If on the other hand we release on versions that are already entering their own LTS phase, we're going to keep running into deadlines everywhere we go.

Therefore, upgrading Drupal from CKE4 to CKE5 in a Drupal 9.x minor would violate semver.

We could however introduce support for CKE5 in a Drupal 9 minor release and deprecate CKE4 - this doesn't particularly help with CKE4 dropping security support, but it would mitigate it at a push. Massive difference from PHP dependencies is being able to switch between versions in the same code base based on configuration, so it's a slightly different problem to PHP dependencies and any breakage is more isolated.

Version: 8.7.x-dev » 8.8.x-dev

Drupal 8.7.0-alpha1 will be released the week of March 11, 2019, which means new developments and disruptive changes should now be targeted against the 8.8.x-dev branch.
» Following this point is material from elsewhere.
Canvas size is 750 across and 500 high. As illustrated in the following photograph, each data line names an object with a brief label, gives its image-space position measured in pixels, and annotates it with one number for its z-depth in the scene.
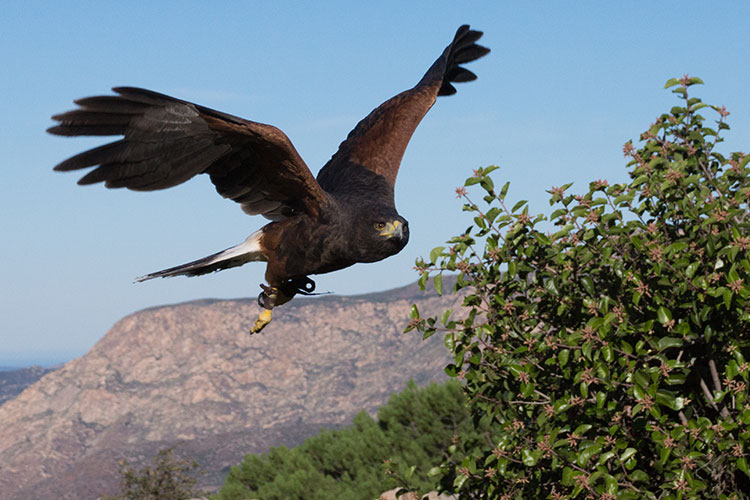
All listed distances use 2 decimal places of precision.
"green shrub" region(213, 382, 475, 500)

For more information see the Drupal 8 minor version schedule and the Allowed changes during the Drupal 8 release cycle.

gábor hojtsy’s picture

At DevDays Transylvania, @xjm said Drupal 10 release estimated middle of 2022 and Drupal 9 end of life estimated end of 2023. It did not seem like we have too much breathing room. Also with the recent Symfony support changes we may need to release Drupal 9 much sooner. What is left for us to decide here? :)

(Removing Drupal 9 branch issue as parent as this is not at all a requirement for that now).
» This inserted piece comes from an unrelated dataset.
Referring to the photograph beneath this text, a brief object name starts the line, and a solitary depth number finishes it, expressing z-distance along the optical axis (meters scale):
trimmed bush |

Version: 8.8.x-dev » 8.9.x-dev

Drupal 8.8.0-alpha1 will be released the week of October 14th, 2019, which means new developments and disruptive changes should now be targeted against the 8.9.x-dev branch. (Any changes to 8.9.x will also be committed to 9.0.x in preparation for Drupal 9’s release, but some changes like significant feature additions will be deferred to 9.1.x.). For more information see the Drupal 8 and 9 minor version schedule and the Allowed changes during the Drupal 8 and 9 release cycles.

catch’s picture

Version: 8.9.x-dev » 9.0.x-dev
Category: Task » Plan
Issue tags: +Drupal 10

So I think our default position needs to be that we release Drupal 10 on Symfony 5.4 in mid-2022.
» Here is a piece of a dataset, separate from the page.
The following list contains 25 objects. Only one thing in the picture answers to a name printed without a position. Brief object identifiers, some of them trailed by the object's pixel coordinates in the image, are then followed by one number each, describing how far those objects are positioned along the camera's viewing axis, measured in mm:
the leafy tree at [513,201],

However I also think we should actively explore things like removing composer.lock from core and allowing sites to use Symfony 5 during the 9.x lifecycle, as well as decoupling from some of our more awkward dependencies when we can, so that we can move from near-zero flexibility with our release cycle to having a bit more control over it ourselves.

gábor hojtsy’s picture

Makes sense. So looks like we either close this for now, or we keep it open for quite a bit longer given we'd need to do all the refactoring work first to make Drupal 9 less reliable on its dependencies.

xjm’s picture

Version: 9.0.x-dev » 10.0.x-dev

Didn't see this issue before now, but I've also been communicating to people that we need to release D10 in mid-2022, and that the best we can do for D9's EOL is the end of 2023. It's even in the issue title of #3118143: [meta] Release Drupal 10 on December 14... or 15... 2022.

xjm’s picture

...Which I meant to add as the parent.

gábor hojtsy’s picture

Status: Active » Fixed

Drupal 9 EOL at end of 2023 was presented by Dries at DrupalCon Global as well as Drupal 10 target release date in 2022. See this slide:

So I think we have answers for all questions here. See more at https://dri.es/state-of-drupal-presentation-july-2020

Status: Fixed » Closed (fixed)

Automatically closed - issue fixed for 2 weeks with no activity.